In the practice of the delayed coking process, a hydrocarbon oil is heated to a coking temperature in a furnace or other heating device and the preheated oil is introduced into a coking drum to produce a vapor phase product, which also forms liquid hydrocarbons, and coke. Coke can be removed from the drum by hydraulic means or by mechanical means.
In most configurations of the delayed coking process, the fresh hydrocarbonaceous feed to the coking unit is first introduced into a coking unit product fractionating column, or fractionator, usually for heat exchange purposes, where it combines with the heavy coking unit oil products that are recycled as bottoms to the coking unit heater.
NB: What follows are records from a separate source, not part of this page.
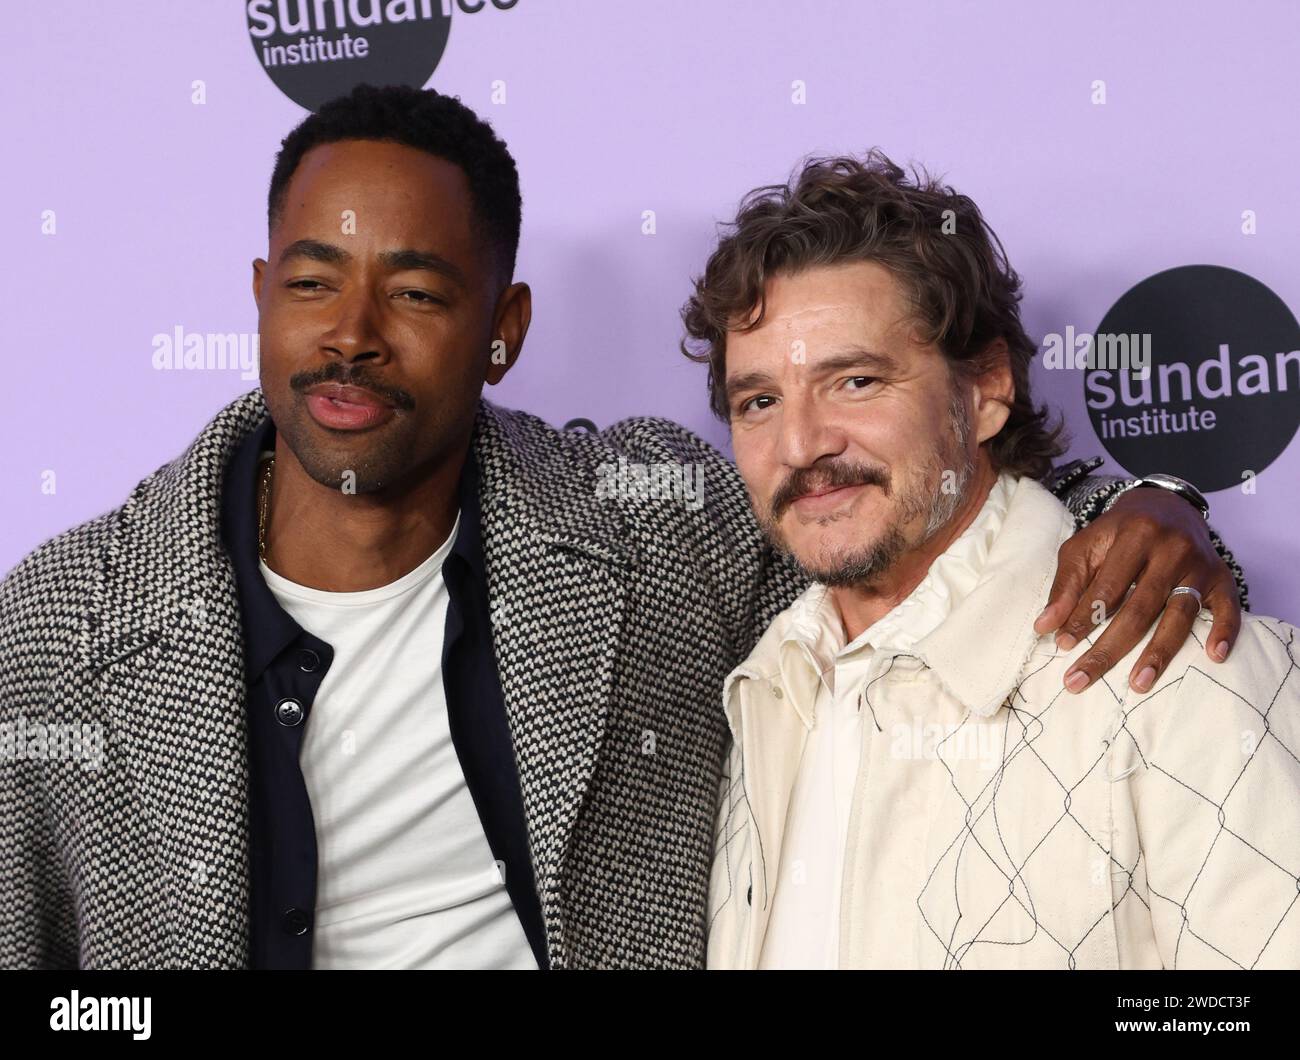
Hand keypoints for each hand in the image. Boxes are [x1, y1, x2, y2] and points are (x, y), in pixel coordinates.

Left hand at [1033, 486, 1240, 693]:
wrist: (1167, 504)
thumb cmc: (1118, 533)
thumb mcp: (1086, 547)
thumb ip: (1066, 585)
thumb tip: (1044, 626)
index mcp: (1133, 535)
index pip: (1106, 586)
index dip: (1083, 617)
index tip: (1062, 645)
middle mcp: (1171, 548)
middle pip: (1139, 608)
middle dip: (1109, 648)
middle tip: (1081, 680)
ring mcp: (1199, 564)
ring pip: (1179, 614)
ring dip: (1159, 652)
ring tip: (1138, 683)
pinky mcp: (1222, 577)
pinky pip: (1229, 607)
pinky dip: (1224, 631)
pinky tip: (1215, 657)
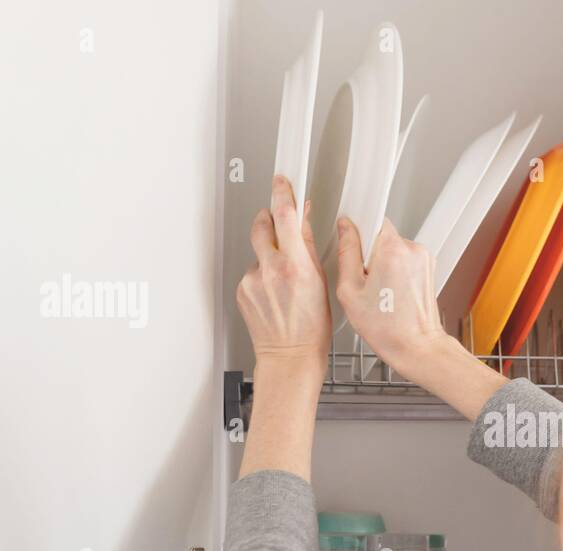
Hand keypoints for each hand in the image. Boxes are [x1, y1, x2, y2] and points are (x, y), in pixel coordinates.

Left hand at [236, 175, 329, 373]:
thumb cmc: (312, 329)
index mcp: (295, 266)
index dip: (282, 193)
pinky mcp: (241, 290)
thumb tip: (303, 221)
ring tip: (283, 279)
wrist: (289, 357)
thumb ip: (307, 247)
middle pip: (262, 225)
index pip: (285, 216)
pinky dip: (262, 275)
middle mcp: (270, 270)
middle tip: (280, 224)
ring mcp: (252, 280)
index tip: (282, 182)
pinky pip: (251, 272)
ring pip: (258, 251)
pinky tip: (274, 293)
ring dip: (268, 254)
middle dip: (269, 218)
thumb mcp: (321, 283)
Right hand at [334, 216, 506, 419]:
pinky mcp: (429, 267)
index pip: (372, 217)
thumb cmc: (387, 328)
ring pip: (393, 247)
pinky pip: (404, 259)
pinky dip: (395, 271)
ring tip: (380, 290)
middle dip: (369, 251)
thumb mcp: (350, 291)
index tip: (353, 240)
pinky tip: (391, 292)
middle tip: (364, 278)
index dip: (358, 229)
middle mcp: (412, 249)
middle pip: (382, 234)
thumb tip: (346, 228)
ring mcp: (424, 258)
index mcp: (391, 250)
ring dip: (383, 262)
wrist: (417, 347)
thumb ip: (346, 253)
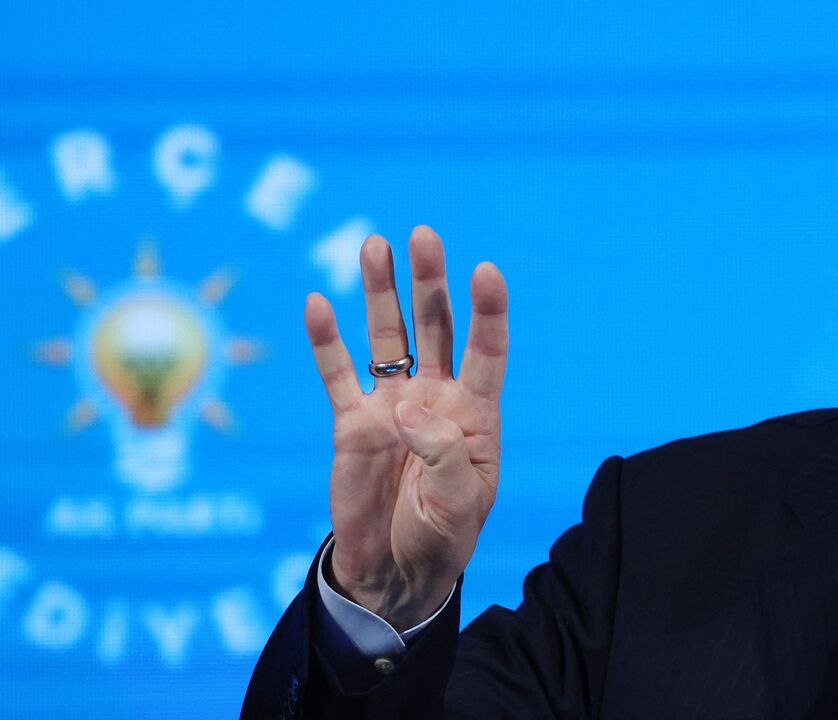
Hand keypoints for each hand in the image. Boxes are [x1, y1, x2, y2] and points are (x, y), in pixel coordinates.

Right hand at [304, 225, 507, 629]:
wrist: (394, 572)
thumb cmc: (441, 538)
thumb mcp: (458, 504)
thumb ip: (441, 452)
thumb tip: (406, 405)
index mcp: (475, 417)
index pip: (487, 353)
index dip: (488, 312)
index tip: (486, 271)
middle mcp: (436, 400)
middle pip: (435, 329)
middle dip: (429, 283)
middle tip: (423, 236)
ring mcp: (391, 407)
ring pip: (386, 339)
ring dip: (381, 293)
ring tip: (375, 245)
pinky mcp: (351, 423)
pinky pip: (337, 374)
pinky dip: (326, 341)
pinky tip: (319, 303)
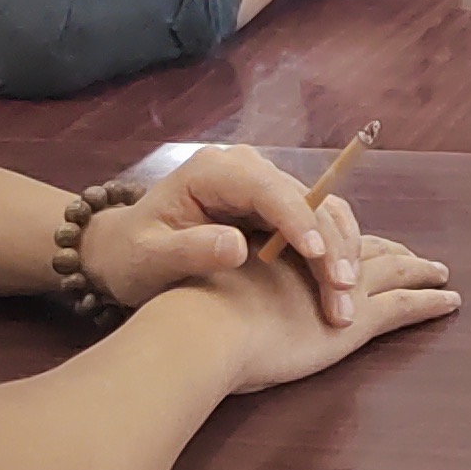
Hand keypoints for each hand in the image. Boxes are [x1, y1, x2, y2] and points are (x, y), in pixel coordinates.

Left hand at [80, 142, 366, 325]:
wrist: (125, 253)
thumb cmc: (131, 256)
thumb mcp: (149, 259)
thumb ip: (189, 250)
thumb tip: (237, 247)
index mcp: (213, 172)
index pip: (268, 189)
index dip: (297, 219)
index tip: (317, 255)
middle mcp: (246, 170)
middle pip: (304, 200)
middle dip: (329, 245)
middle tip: (343, 293)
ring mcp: (265, 187)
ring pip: (321, 212)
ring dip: (340, 253)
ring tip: (346, 299)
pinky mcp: (276, 208)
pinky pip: (317, 224)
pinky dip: (333, 254)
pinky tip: (339, 288)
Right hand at [146, 230, 456, 396]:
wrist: (203, 330)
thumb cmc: (192, 315)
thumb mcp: (210, 290)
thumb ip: (229, 287)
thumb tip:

It is known that decreasing the recycle ratio of the fractionator bottoms that are recycled to the delayed coker furnace results in an increase in the hydrocarbon liquid yield and a decrease in the coke yield of the delayed coker. Thus, the effect of the recycle ratio to coke yield is such that as recycle decreases, the cut point of the recycle increases.
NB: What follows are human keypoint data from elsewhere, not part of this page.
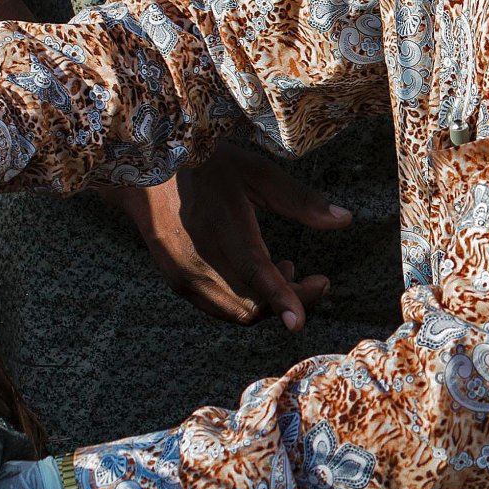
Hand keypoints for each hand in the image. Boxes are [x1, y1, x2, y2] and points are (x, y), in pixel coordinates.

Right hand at [99, 145, 351, 329]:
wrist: (143, 170)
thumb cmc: (205, 165)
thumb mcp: (255, 172)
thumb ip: (300, 200)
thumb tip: (345, 220)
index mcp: (222, 228)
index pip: (256, 275)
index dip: (280, 300)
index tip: (299, 323)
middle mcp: (199, 259)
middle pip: (250, 306)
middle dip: (289, 302)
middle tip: (316, 281)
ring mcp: (184, 274)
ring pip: (234, 312)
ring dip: (267, 304)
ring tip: (286, 269)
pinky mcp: (176, 281)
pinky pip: (217, 306)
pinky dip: (244, 301)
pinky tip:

A delayed coking process is disclosed in U.S. Pat. No. 4,492,625 in which the hydrocarbon feedstock having a boiling point of 925° F./450° C. is split before the furnace heating step with one portion being sent to the delayed coking unit furnace and a second portion being introduced directly into the coking unit product fractionator. At least a portion of the bottom residue, or bottoms, from this fractionator is recycled to the furnace where it is combined with the fresh hydrocarbon feedstock, and the combined feedstock is heated to a predetermined coking temperature and passed to the delayed coking unit.
The boiling point of the feedstream employed in the process described in the '625 patent indicates that the hydrocarbon feedstream had been previously upgraded, e.g., by vacuum distillation before processing in the delayed coking unit and being introduced into the fractionator above the coking unit product feed to the fractionator. There is no significant effect on the capital or operating costs associated with the operation of the product fractionator in this mode. Rather, it is equivalent to the conventional steps of atmospheric distillation followed by vacuum distillation of whole crude oil, followed by coking of the residuum or bottoms.
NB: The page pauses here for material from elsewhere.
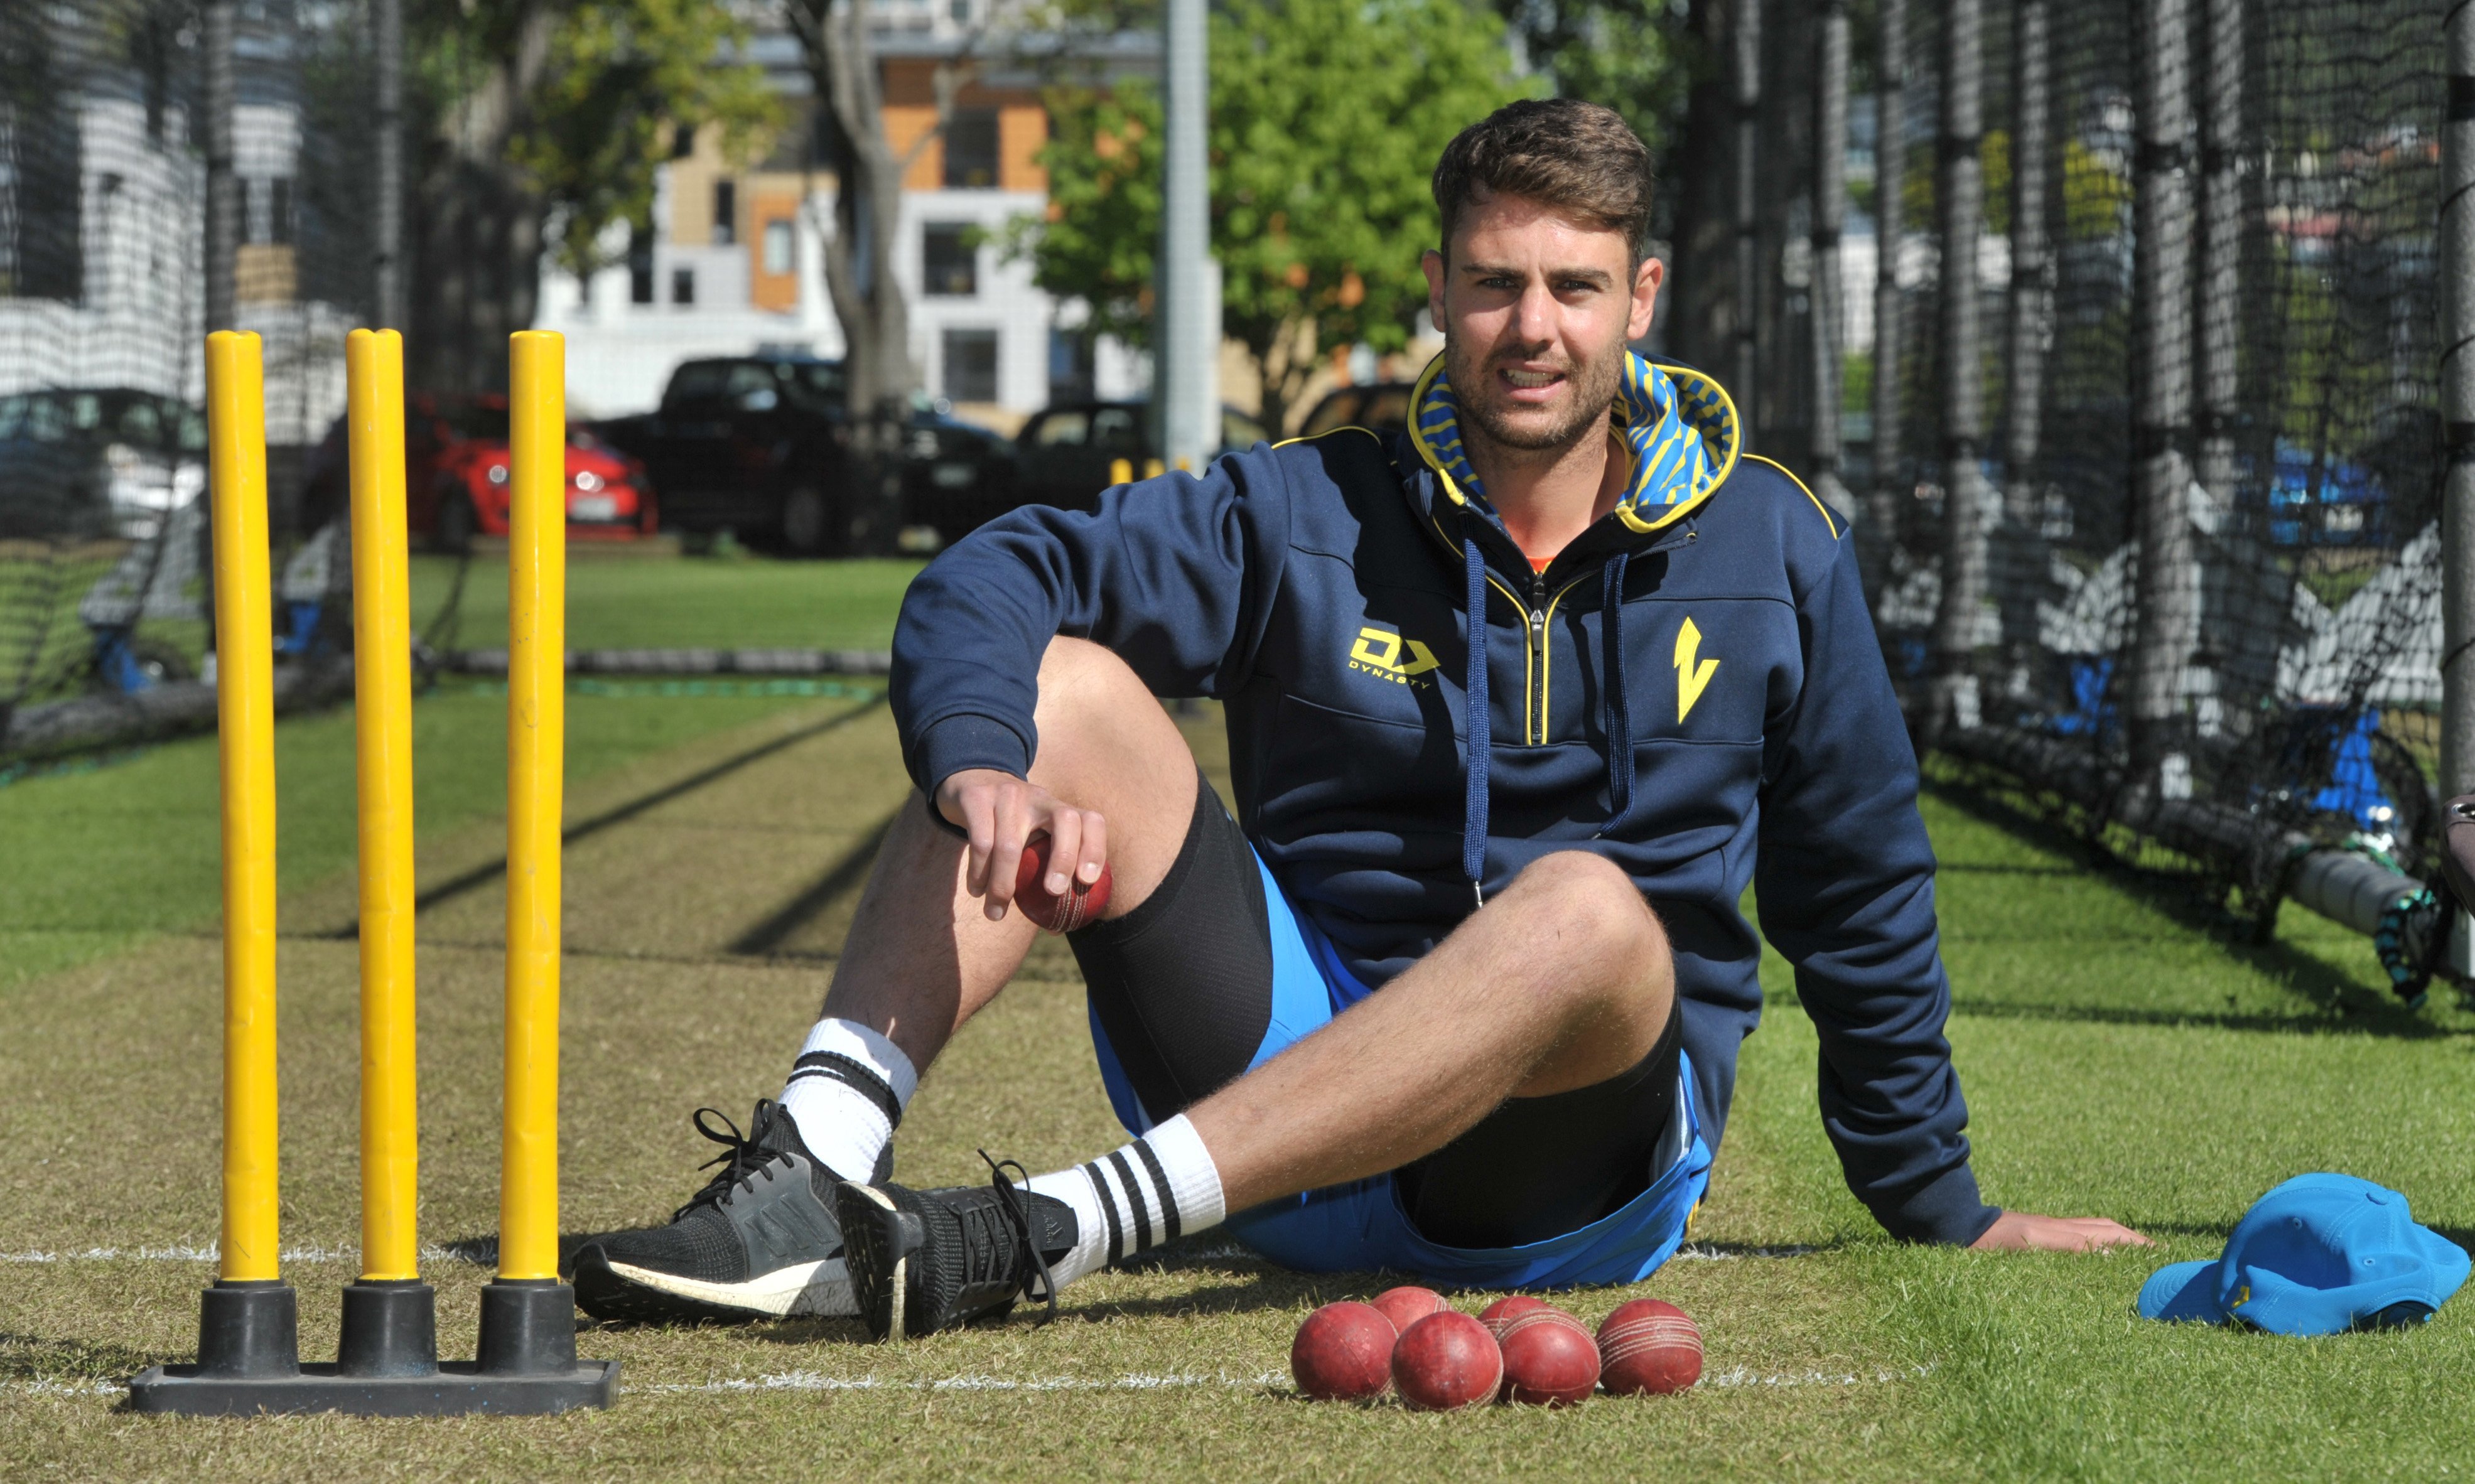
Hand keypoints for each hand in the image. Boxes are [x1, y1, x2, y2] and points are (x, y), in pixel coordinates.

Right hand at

A process is described in U.S. Pat. No. 4,066,532 for delayed coking in which the fresh feedstock is introduced to a preheating furnace as a mixture with the bottoms and a portion of the heavy gas oil side stream from the coking unit product fractionator, or fractionating column. It is stated that the recycling of the heavy gas oil will result in an increase in the aromaticity of this side stream, a portion of which can advantageously be used for carbon black production. The fresh feedstock is described as including coal tar and decanted cracking oil having prescribed sulfur, ash and asphaltene contents. The temperature of the mixed feedstock is raised to 450° C. to 510° C./842° F. to 950° F. in the preheating furnace.
A catalytically enhanced delayed coking process is described in U.S. Pat. No. 4,394,250 in which from about 0.1% to 3% of catalyst and hydrogen are added to the feedstock before it is introduced into the furnace with a portion of the fractionator bottoms. The feedstock is selected from heavy low-grade oil such as heavy virgin crude, reduced crude, topped crude, and residuums from refining processes.
It is an object of this invention to provide a process that is capable of producing syngas products that can be used as a feedstream for other processes in the same refinery by the gasification of heavy refinery residual oils in which a sufficient amount of solid ash-forming material is provided from a source in the same refinery that is reliable, energy-efficient and environmentally acceptable.